A couple of years ago, I began having severe pain in my arms and wrists due to excessive computer work. Months of doctor's visits, physical therapy, acupuncture, and various "alternative" treatments did little to quell the numbness, tingling, and stabbing sensation — a result, the doctors said, of carpal tunnel, cubital tunnel, and tendonitis. Instead of the surgeries my doctors recommended, I decided to take a few months off.
All the experts agreed I needed to exercise more, but almost every activity — lifting weights, swimming, running, riding a bike — exacerbated my symptoms. The only thing I could do without pain was walk. So that's what I did.
One day, I left my apartment and headed toward the Oakland and Berkeley hills. Unsure of where I was going, I just kept walking. Eventually I came to a cul-de-sac, but I had an inkling that there was a walkway that connected it to another street above — a distant memory from my youth, when I used to navigate the hill's passageways on a much more regular basis.
Sure enough, there was a passageway. And that led to another one. Going on instinct or perhaps my foggy memory, I found myself zigzagging the hillside using these walkways and staircases. Maybe because it had been so long since I had done so, it felt like I was rediscovering a secret, but also gaining access to another world. The paths lead past lushly landscaped backyards of houses I will most likely never be able to afford, yet they are public walkways that anyone can enjoy. They felt like a sanctuary. They were also a good workout, and one with a payoff: Many of the staircases extend far up the hill, leading to expansive views of the Bay Area.

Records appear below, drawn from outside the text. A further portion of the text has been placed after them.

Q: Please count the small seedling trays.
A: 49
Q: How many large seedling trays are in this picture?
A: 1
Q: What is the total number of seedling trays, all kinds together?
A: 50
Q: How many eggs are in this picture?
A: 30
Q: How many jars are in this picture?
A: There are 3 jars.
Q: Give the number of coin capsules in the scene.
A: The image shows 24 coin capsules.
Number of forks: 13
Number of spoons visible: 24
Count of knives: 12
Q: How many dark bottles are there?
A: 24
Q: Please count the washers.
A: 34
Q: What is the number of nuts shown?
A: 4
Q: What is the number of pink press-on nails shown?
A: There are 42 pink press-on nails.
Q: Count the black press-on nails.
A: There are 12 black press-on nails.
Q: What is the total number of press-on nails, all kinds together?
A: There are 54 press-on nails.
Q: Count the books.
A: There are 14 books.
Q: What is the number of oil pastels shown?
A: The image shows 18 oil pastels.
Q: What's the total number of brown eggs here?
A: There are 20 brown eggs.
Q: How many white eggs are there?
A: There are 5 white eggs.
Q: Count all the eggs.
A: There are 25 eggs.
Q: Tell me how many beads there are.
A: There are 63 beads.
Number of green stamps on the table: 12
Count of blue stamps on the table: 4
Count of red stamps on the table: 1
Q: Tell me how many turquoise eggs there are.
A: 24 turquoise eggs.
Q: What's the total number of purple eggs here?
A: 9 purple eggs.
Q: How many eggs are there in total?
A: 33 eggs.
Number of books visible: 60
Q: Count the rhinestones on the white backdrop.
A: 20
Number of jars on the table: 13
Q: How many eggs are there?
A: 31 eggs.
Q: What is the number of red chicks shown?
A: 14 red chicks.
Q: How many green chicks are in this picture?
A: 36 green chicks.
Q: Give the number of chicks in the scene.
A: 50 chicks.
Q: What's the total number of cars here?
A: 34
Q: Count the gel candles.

Every day, I found myself drawn to the staircases. I stopped bringing my iPod on these excursions because the quietness of the walks felt more nourishing than even my favorite bands' songs. After I had sufficiently explored the paths in one area, I itched to find more. A co-worker gave me Secret Stairs: East Bay, a guidebook that groups the East Bay's hundreds of staircases into walks of various lengths and difficulties, and soon I found myself obsessed — I made it my goal to walk every single staircase of the East Bay. Despite having lived in the East Bay my entire life, I found there was still much to discover. Parts of the El Cerrito hills felt like I had stumbled upon The Shire. There were also far more staircases and paths than I realized (more than four hundred, according to Secret Stairs). I marveled at creeks and trails and mini waterfalls and neighborhood parks and redwood groves I never knew existed, or had forgotten about. I came across deer and turkeys and cats and backyard chickens. More than a few times I had to double-check with the book to make sure I wasn't trespassing onto private property.
The staircases were initially built to connect hills residents to the Key Route streetcar lines. These days, they are in various states of maintenance. Some of them are overgrown and crumbling apart (mostly in Oakland), while others are immaculately maintained and charmingly landscaped (mostly in Berkeley). I learned that many of them were newly restored or built thanks to the volunteers of the Berkeley Path Wanderers Association.
With each walk, I found my pain — and my stress level — diminish. When I was well enough to return to work, I kept exploring the hills. One hot Saturday morning I decided to volunteer with the Berkeley Path Wanderers Association to help clear an overgrown staircase in the North Berkeley hills. The handful of volunteers spent hours clearing weeds and trimming branches. Ironically, an activity that initially attracted me for the solitude it provided ended up connecting me with others. Afterward, we sat on the newly swept stairs, enjoying the view.